(Records supplied Opens)

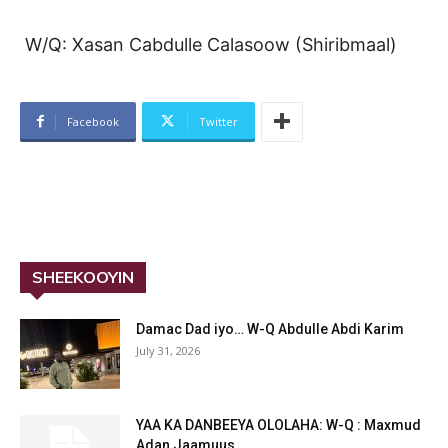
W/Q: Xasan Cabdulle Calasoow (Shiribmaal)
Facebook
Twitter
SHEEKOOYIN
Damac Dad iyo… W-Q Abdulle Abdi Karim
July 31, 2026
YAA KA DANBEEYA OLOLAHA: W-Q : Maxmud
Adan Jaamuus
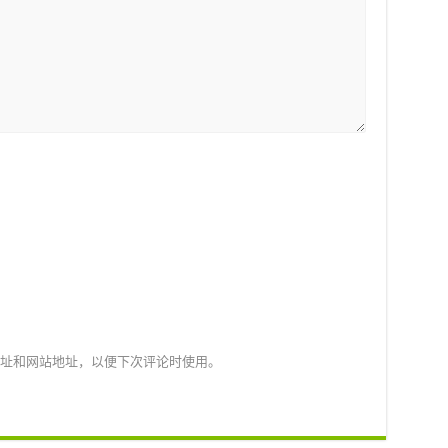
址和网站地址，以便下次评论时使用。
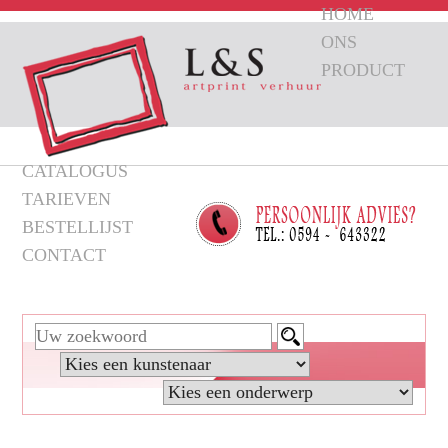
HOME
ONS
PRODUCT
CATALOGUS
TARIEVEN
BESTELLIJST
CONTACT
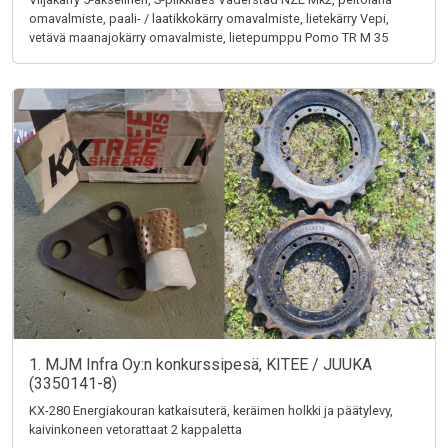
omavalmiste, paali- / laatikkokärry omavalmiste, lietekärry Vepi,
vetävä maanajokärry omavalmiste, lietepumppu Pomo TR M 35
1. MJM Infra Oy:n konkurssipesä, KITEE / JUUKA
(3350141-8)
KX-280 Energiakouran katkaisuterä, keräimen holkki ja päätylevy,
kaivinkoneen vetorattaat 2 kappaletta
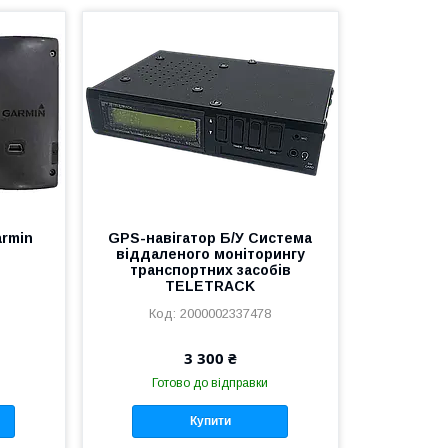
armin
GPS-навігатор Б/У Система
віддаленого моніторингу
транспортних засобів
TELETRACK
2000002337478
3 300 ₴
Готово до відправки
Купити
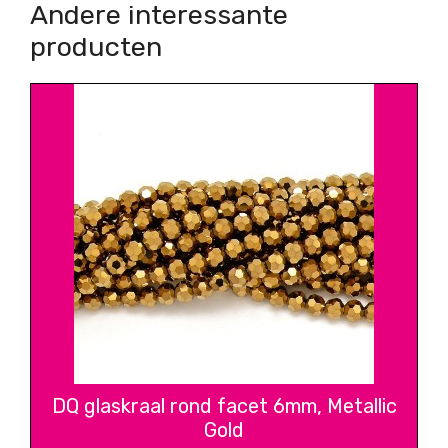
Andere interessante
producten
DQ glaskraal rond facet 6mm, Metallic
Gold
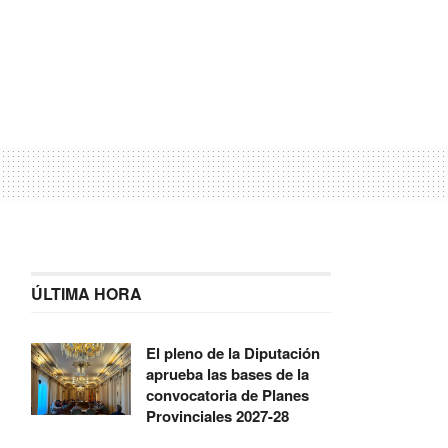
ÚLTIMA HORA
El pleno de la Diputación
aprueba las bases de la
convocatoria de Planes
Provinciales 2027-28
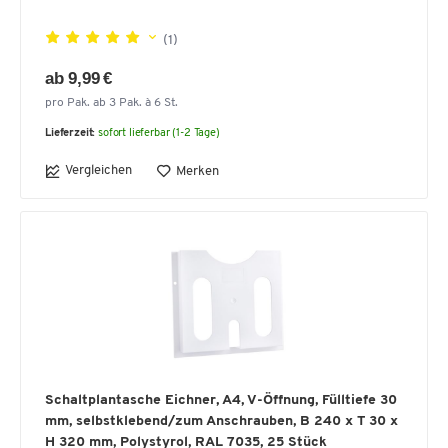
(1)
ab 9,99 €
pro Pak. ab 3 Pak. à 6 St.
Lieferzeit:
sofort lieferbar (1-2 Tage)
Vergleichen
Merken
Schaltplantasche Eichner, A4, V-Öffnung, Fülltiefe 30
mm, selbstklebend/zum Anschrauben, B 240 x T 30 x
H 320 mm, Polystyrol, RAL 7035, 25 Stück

(Records supplied Closes)

__Work item__: Reproduce every line of text in the material above without any alteration. Leave the pictures out of the answer.

__Response for this exercise__:
W/Q: Xasan Cabdulle Calasoow (Shiribmaal)
Facebook
Twitter
SHEEKOOYIN
Damac Dad iyo… W-Q Abdulle Abdi Karim
July 31, 2026
YAA KA DANBEEYA OLOLAHA: W-Q : Maxmud
Adan Jaamuus
址和网站地址，以便下次评论时使用。
HOME
ONS
PRODUCT
CATALOGUS
TARIEVEN
BESTELLIJST
CONTACT
omavalmiste, paali- / laatikkokärry omavalmiste, lietekärry Vepi,
vetävä maanajokärry omavalmiste, lietepumppu Pomo TR M 35
1. MJM Infra Oy:n konkurssipesä, KITEE / JUUKA
(3350141-8)
KX-280 Energiakouran katkaisuterä, keräimen holkki ja päätylevy,
kaivinkoneen vetorattaat 2 kappaletta
armin
GPS-навігатор Б/У Система
віддаленого моніторингу
транспортних засобів
TELETRACK
2000002337478
3 300 ₴
Готово до відправки
Купити
Andere interessante
producten
DQ glaskraal rond facet 6mm, Metallic
Gold
ÚLTIMA HORA
El pleno de la Diputación
aprueba las bases de la
convocatoria de Planes
Provinciales 2027-28
(1)
ab 9,99 €
pro Pak. ab 3 Pak. à 6 St.
Lieferzeit:
sofort lieferbar (1-2 Tage)
Vergleichen
Merken
Schaltplantasche Eichner, A4, V-Öffnung, Fülltiefe 30
mm, selbstklebend/zum Anschrauben, B 240 x T 30 x
H 320 mm, Polystyrol, RAL 7035, 25 Stück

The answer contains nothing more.